Bompas & Parr’s intoxicating experiences
Diagram for Bompas & Parr’s choreography for a Victorian dinner.
In a sweeping survey that canvassed Victorian cuisine, architecture made of gelatin, and a brief survey of the science of sense perception, Harry Parr of experience designers Bompas & Parr sought to gently undermine the illusion that taste is anything near objective. Bompas & Parr gained renown for immersive installation projects such as “Alcoholic Architecture,” where they filled a closed space with vaporized gin and tonic—visitors literally inhaled cocktails.
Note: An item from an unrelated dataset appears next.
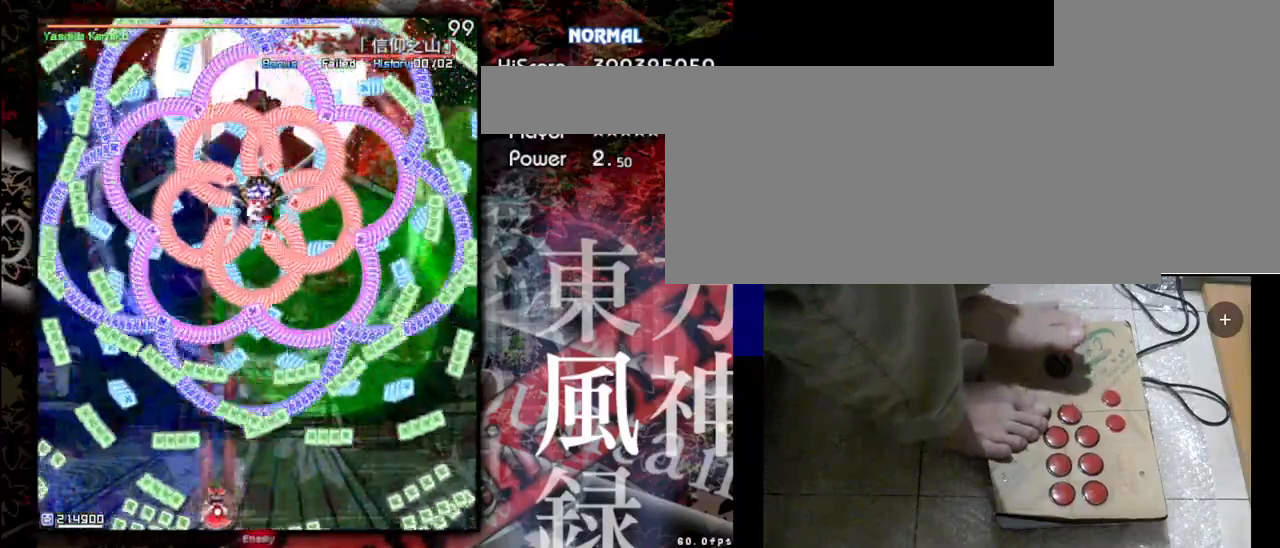
{"keys": ["shift", "z"], "events": []}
In a conversation with A/D/O, Parr talked about his early interest, as an architecture student, in jellies—not jam but the desserts made from gelatin that were popular prior to World War I. “They’re a kind of intrinsic design element,” he said. “It’s a form you can change, but there are also very tight parameters. So you can change the form, the color, the flavor — and within that there are infinite possibilities.” A stint selling architectural desserts in London’s Barrow Market led to an historically exacting recreation of a Victorian dinner. Choreography of the service was laid out like blueprints. “Ten years ago people had just started getting interested in food in the way they are now,” Parr said. The lay public began to have a more exacting interest in what it put in its mouth. Designing for the particular qualities of that interior space interested both Parr and his partner Sam Bompas.